The Ryder family, who have for generations controlled the Putnam County National Bank, have farmed land on the northwest side of Peach Lake since the 18th century.

North Salem was part of the tribal land of a Wappinger Indian band known as the Kitawonks (or Kitchawanks), who laid claim to all the lands bordering the Kitchewan or Croton River that separates North Salem from present-day Somers. Although the name of the lake is Peach Lake, there was no peach orchards in the surrounding area. During the 1600s and 1700s, the lake was called Lake Pehquenakonck. Dutch documents, such as Van der Donck’s 1656 History of New Netherland, mention the area. Other maps from Dutch archives, circa 1685, show the "Indian Tribes of the New World" and locations of Indian villages, include Lake Pehquenakonck.

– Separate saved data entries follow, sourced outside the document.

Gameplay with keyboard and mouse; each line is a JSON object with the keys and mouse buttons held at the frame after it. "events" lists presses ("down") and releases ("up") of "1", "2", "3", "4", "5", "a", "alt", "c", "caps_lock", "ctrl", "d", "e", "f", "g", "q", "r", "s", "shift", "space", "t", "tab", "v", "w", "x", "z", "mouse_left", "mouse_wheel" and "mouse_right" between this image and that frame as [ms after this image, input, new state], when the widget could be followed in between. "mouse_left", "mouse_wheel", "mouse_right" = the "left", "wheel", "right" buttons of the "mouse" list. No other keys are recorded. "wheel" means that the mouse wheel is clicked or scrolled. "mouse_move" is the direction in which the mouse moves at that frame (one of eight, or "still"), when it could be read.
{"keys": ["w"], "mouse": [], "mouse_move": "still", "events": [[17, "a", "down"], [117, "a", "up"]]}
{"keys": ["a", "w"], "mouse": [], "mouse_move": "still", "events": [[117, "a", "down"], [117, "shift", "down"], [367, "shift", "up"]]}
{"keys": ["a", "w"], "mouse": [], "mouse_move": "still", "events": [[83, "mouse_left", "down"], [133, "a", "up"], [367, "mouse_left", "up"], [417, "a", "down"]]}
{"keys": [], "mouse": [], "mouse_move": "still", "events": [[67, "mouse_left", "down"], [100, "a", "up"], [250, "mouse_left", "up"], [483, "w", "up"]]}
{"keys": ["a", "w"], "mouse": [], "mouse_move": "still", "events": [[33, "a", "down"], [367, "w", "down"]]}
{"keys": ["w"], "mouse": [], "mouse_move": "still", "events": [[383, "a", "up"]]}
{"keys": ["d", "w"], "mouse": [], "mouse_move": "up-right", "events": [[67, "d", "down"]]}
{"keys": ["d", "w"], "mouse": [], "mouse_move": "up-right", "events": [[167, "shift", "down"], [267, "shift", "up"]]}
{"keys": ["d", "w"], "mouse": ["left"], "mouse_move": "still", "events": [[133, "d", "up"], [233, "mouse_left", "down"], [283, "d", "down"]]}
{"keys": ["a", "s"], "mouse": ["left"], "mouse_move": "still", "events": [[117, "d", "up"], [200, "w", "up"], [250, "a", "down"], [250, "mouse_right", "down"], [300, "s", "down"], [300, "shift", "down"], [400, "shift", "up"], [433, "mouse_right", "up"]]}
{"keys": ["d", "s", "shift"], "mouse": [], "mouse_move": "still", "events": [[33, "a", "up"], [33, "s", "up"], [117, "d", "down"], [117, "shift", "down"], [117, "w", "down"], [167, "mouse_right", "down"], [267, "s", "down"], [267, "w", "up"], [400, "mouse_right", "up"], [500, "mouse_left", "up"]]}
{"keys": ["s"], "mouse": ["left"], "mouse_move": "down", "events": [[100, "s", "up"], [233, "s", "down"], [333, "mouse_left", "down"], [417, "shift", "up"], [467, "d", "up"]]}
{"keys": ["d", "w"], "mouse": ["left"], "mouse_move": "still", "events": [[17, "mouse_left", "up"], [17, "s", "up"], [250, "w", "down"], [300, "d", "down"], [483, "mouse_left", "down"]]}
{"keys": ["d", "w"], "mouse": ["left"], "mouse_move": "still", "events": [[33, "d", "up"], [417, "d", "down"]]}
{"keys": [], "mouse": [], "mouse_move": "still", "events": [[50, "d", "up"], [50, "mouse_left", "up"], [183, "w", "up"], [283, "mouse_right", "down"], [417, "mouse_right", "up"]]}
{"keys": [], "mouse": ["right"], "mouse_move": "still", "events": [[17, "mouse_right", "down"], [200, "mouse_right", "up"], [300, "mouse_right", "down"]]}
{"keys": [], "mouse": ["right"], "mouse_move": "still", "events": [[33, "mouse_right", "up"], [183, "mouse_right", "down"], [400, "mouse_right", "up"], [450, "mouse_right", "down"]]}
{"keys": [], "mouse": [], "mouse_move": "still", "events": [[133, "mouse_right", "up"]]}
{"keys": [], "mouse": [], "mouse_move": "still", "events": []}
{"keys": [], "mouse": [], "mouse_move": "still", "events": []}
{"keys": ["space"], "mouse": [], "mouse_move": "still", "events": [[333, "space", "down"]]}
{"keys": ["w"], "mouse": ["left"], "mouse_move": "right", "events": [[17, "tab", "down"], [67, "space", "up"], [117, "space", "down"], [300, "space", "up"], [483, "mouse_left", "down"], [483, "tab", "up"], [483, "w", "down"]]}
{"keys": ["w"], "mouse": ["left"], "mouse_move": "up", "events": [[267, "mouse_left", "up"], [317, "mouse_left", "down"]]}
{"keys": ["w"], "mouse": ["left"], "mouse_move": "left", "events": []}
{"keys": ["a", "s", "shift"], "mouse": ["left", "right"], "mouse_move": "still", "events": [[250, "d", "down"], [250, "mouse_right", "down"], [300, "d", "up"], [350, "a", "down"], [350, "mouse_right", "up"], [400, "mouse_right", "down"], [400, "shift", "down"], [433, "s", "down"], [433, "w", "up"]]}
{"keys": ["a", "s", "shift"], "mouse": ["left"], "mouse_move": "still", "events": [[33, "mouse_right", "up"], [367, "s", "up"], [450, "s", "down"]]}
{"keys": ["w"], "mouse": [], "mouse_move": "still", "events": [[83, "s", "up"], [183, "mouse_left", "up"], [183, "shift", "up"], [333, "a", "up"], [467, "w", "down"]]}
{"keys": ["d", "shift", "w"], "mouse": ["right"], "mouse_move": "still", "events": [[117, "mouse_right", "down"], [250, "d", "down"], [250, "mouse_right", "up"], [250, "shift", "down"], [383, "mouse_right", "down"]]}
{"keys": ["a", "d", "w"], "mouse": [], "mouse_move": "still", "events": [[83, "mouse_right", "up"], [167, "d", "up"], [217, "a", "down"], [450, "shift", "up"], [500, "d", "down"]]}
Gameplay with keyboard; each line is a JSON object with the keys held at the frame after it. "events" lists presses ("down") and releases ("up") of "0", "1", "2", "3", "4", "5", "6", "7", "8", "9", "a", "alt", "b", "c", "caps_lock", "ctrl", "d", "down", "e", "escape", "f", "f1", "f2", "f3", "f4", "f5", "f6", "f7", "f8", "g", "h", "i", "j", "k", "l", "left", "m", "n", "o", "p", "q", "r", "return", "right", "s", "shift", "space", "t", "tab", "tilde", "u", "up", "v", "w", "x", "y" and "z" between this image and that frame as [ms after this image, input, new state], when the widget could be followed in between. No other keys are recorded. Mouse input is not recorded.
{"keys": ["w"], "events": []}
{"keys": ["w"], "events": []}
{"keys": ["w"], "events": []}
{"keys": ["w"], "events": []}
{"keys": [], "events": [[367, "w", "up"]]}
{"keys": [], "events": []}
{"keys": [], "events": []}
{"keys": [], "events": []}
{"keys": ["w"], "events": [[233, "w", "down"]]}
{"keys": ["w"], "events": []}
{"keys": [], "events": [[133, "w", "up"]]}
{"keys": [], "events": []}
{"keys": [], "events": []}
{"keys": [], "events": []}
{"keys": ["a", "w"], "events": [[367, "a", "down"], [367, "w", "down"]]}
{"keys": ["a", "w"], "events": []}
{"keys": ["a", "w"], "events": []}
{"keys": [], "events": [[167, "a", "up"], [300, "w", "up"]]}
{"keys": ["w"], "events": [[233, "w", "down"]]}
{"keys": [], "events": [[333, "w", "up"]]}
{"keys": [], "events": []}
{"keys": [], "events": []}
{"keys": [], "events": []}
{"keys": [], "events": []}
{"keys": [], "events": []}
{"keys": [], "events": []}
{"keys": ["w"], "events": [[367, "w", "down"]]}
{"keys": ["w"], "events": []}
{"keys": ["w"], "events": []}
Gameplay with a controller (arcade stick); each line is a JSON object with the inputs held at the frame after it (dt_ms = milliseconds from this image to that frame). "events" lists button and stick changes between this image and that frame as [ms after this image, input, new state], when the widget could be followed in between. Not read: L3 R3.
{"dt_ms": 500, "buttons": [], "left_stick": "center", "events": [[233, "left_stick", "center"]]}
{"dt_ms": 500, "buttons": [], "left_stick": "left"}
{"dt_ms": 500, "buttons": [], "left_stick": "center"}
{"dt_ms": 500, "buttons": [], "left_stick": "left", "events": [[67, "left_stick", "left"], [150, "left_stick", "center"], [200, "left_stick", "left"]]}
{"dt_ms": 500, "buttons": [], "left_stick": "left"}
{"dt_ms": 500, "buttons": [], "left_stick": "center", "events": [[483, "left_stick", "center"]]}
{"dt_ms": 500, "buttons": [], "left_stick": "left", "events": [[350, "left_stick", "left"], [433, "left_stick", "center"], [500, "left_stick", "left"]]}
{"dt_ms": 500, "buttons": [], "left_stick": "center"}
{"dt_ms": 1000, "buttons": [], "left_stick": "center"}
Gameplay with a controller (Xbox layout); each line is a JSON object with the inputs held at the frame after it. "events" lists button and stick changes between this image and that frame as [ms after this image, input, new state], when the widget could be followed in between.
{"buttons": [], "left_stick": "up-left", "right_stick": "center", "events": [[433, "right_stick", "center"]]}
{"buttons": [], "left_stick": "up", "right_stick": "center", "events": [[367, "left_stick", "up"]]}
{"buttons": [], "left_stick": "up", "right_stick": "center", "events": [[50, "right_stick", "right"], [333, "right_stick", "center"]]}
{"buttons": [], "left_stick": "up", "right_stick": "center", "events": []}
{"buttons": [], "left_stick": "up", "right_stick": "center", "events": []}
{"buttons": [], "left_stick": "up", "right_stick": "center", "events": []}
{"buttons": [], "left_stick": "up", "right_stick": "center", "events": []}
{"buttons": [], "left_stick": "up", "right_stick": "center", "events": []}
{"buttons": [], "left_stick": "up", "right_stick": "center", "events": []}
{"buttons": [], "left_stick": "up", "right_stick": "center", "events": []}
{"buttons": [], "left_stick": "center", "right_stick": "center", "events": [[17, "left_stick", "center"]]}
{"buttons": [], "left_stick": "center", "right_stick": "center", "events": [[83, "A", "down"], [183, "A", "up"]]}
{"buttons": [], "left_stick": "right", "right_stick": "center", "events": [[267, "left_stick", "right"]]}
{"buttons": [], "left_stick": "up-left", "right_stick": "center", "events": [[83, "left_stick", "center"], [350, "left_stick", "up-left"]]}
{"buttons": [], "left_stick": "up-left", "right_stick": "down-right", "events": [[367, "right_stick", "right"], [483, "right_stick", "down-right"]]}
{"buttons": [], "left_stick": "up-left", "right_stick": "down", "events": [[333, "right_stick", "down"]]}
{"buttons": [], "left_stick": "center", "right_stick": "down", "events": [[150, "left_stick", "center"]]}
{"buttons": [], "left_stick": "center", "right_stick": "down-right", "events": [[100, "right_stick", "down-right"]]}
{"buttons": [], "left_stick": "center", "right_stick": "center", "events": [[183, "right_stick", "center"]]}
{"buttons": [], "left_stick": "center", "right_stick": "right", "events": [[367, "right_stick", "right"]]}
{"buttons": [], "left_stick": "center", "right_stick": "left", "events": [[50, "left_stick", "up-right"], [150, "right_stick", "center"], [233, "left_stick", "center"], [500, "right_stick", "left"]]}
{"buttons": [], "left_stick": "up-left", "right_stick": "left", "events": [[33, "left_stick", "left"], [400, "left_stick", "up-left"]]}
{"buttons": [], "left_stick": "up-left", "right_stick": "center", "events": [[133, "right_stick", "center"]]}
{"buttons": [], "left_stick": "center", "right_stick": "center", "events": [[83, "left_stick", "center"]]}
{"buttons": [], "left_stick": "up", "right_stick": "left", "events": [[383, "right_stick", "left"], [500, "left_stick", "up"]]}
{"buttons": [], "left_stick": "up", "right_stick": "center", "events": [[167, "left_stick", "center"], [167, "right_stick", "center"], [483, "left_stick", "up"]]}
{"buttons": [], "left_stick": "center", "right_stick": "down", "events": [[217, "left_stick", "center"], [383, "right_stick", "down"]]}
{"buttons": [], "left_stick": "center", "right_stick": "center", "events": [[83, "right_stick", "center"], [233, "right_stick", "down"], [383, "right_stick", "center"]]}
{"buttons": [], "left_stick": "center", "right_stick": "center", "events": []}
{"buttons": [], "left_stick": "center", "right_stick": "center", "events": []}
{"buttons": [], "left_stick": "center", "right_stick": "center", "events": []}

The area was later named as Peach Pond, derived from the Indian word Pech-Quen. By the mid-1800s, the name was changed again, to Peach Lake.

The bulk of North Salem's residential properties are made up of 1,900 single-family homes - some from the 18th and 19th centuries.

==Geography==
Peach Lake is located at (41.363521, -73.574454).

According to the United States Census Bureau, the CDP has a total area of 3.1 sqmi, of which 2.7 sqmi is land and 0.4 sqmi, or 11.76%, is water.

===The Lake===
Spring fed Peach Lake is located in the towns of North Salem and Southeast. The lake is 1.5 mi long, 0.5 mi wide at its center, and reaches a maximum depth of approximately 24 ft. Its western side is deeper than the eastern, unequally scalloped by glacial gouging. A sharp thermocline is present at a depth of about 11 to 13 ft where the water temperature may change 15 F within an inch. This thermocline protects the lake from excessive weed growth in areas of the lake that are deeper than the thermocline layer, as it is simply too cold for the weeds to start growing. This temperature gradient is caused by the natural springs that feed the lake. There are no rivers entering the lake and only a very small intermittent stream on the southeastern corner.

The lake is a Class B reservoir for the New York City water supply system and, unusually for the area, outflows north through Peach Lake Brook into the East Branch Reservoir in the town of Southeast, which is part of the Croton Reservoir system.

==Demographics==

As of the census of 2000, there were 1,671 people, 617 households, and 468 families residing in the CDP. The population density was 619.2 PD/sqmi. There were 743 housing units at an average density of 275.3 /sqmi. The racial makeup of the CDP was 97.19% White, 0.54% African American, 0.12% Native American, 0.78% Asian, 0.42% from other races, and 0.96% from two or more races. Hispanic or Latino of any race were 2.63% of the population.

There were 617 households, out of which 37.4% had children under the age of 18 living with them, 64.0% were married couples living together, 9.4% had a female householder with no husband present, and 24.1% were non-families. 20.7% of all households were made up of individuals, and 7.1% had someone living alone who was 65 years of age or older. The average household size was 2.71 and the average family size was 3.16.

In the CDP, the population was spread out, with 27.6% under the age of 18, 4.5% from 18 to 24, 27.8% from 25 to 44, 26.6% from 45 to 64, and 13.5% who were 65 years of age or older. The median age was 40 years. For every 100 females, there were 100.4 males. For every 100 females age 18 and over, there were 94.8 males.

The median income for a household in the CDP was $72,222, and the median income for a family was $82,222. Males had a median income of $55,529 versus $39,479 for females. The per capita income for the CDP was $33,340. None of the families was below the poverty line.

Historical population
| Census | Pop. | Note | %± |
| 2020 | 1,885 |  | — |
U.S. Decennial Census

==Education==
The Peach Lake census-designated place in Putnam County is divided between the North Salem Central School District and the Brewster Central School District. All of the Peach Lake census-designated place in Westchester County is in the North Salem Central School District.